Na placu Republiki ustawiono ogromne ekrany, na których transmitowano parlamentarną debatę nad mianowaniem przywódcy protestów na szefa rządu. – Jedno prawo dla wszystkich: dla naszych oponentów i zwolenników. Koniec z kupowaniem głosów na wyborach – mówił w parlamencie przywódca ludowej rewolty.
W końcu, w głosowaniu 59 deputowanych poparło jego kandydaturę, a 42 było przeciw. W parlamencie większość ma rządząca od lat 90. Partia Republikańska, kilku jej deputowanych przeszło jednak na stronę opozycji, co pozwoliło wygrać Paszynianowi.
Demonstracje zaczęły wstrząsać Armenią od 13 kwietnia. Rządzący przez poprzednią dekadę prezydent Serż Sarkisjan dokonał reformy konstytucyjnej, przekazując większość prezydenckich uprawnień szefowi rządu. Po czym sam postanowił zostać premierem – mimo że wcześniej kilkakrotnie odżegnywał się od tego. Jego decyzja stała się przyczyną wybuchu społecznego niezadowolenia.

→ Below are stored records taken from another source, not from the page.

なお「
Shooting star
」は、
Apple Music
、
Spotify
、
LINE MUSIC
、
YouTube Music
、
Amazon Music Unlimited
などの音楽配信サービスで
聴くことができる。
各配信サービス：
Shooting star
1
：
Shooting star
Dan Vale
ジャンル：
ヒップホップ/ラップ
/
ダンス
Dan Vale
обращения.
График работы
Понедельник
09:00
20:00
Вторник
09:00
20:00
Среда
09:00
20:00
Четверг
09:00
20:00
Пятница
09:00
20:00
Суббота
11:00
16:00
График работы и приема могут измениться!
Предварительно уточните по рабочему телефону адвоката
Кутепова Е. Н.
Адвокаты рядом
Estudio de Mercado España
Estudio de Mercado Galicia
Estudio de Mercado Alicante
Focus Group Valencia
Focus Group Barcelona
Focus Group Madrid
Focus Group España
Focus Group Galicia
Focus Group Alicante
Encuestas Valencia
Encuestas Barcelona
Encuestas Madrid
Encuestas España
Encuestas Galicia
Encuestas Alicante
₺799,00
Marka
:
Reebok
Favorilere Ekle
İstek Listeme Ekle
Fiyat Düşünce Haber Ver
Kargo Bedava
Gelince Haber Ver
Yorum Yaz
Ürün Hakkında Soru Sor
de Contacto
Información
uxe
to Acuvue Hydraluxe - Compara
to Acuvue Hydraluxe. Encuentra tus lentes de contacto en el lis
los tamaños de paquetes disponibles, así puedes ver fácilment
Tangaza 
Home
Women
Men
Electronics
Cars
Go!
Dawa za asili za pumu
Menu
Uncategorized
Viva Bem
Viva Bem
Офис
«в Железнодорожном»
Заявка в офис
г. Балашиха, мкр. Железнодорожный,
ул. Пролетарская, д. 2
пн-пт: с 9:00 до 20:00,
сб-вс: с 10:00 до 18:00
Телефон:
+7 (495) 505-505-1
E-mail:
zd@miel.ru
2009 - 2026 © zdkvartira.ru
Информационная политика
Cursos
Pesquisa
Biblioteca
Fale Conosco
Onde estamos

Po dziesięciu dniach protestów Sarkisjan podał się do dymisji z funkcji premiera, ale na następcę wyznaczył jednego z działaczy swojej Partii Republikańskiej. Na wezwanie Paszyniana w kraju zaczęły się blokady dróg i linii kolejowych. 1 maja większość parlamentarna zgodziła się rozpatrzyć kandydaturę opozycjonisty na szefa rządu, ale odrzuciła ją – co jedynie doprowadziło do eskalacji protestów.